Burn back: If your oxygen cylinder is low or empty, reverse flow of gas may occur. The fuel gas, being at a higher pressure, can travel up the oxygen line and mix with gas in the hose, regulator and cylinder. If you light your torch without purging the lines, a burn back may occur with explosions in the hose, regulator, or cylinder.
Backfire: The same thing can happen with high oxygen pressure and low fuel gas pressure if a backfire occurs, which is usually caused by holding the cutting torch too close to your work. This causes gas starvation of the cutting flame and results in the flame being sucked into the torch head. Usually you will hear a popping sound that turns to a whistle when this happens.
Flashback: When a backfire takes place in a mixing chamber, unless you shut off the oxygen valve, the flame burning in the torch head may ignite gases in the hoses and result in a flashback. A flashback is an explosion that progresses through the torch, hoses, regulators, and into the cylinders. Consequence can range from a burst hose to a violent explosion of the regulator and cylinders.
There are several things you can do to help prevent flashbacks, fires and explosions:
1. If using acetylene, keep the pressure below 15 pounds.

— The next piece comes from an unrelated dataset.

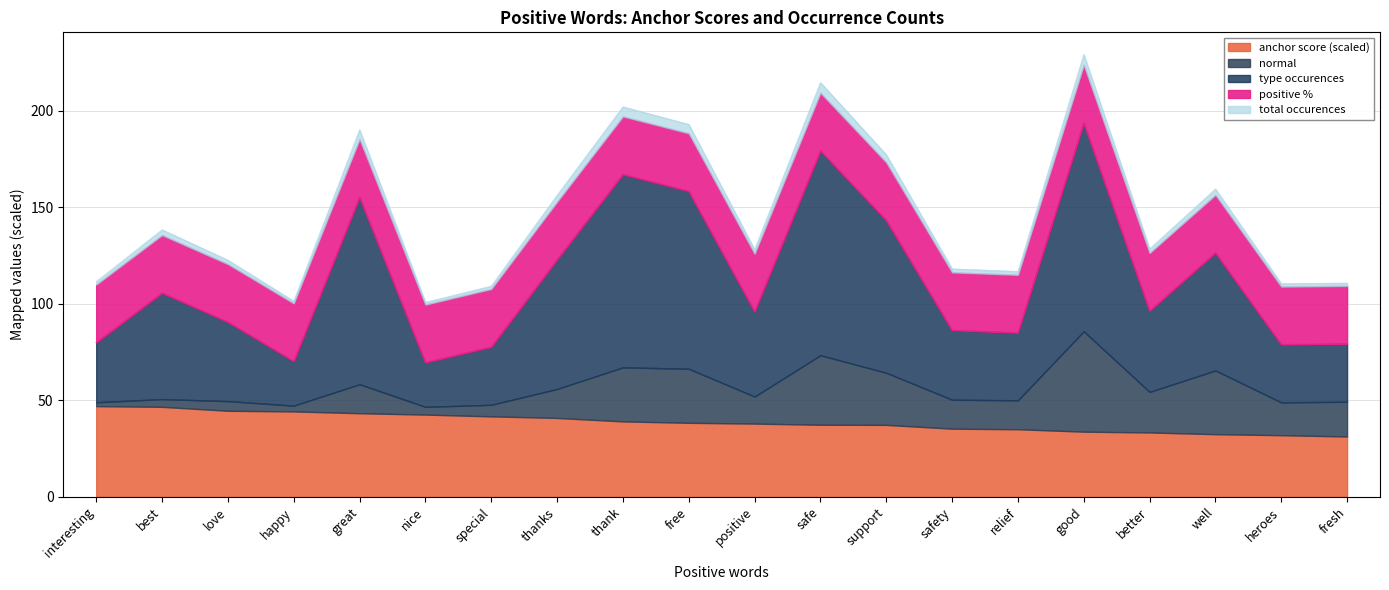

True or false: anchor score (scaled) has a value of 33.3 at better.

True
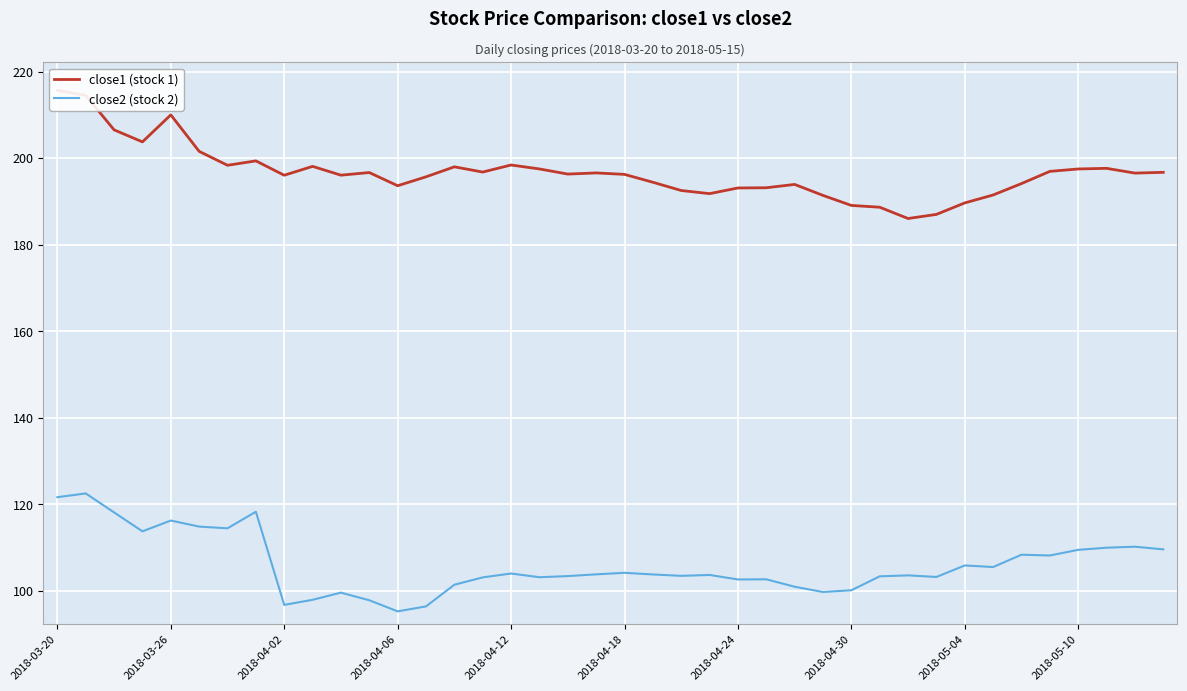

True or false: close2 (stock 2) has a value of 177.8 at 2018-04-30.

False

2. Purge your hoses before lighting the torch.
3. Never light your torch with a mixture of fuel and oxygen. After purging the lines, light the torch with only the fuel gas valve open.
4. Check valves should be installed on both torch inlets and operating properly. Check valves can stop the reverse flow of gases, but will not prevent flashbacks.
5. To prevent flashbacks, flashback arrestors must be installed on the outlets of both regulators, and/or torch inlets.
Check The Torch: How can you tell if the torch you are using has flashback arrestors and check valves? If you look at the torch you will notice a small cylindrical valve on each inlet with the hoses screwed onto this valve instead of hooked directly to the torch. Most of these valves are combination flashback/check valves and will say so on the valve body. Often, combination valves are also installed on regulator outlets.
Before welding, take time to inspect the equipment you will be using to be sure check valves and flashback arrestors have been installed. This precaution can prevent a deadly cylinder explosion.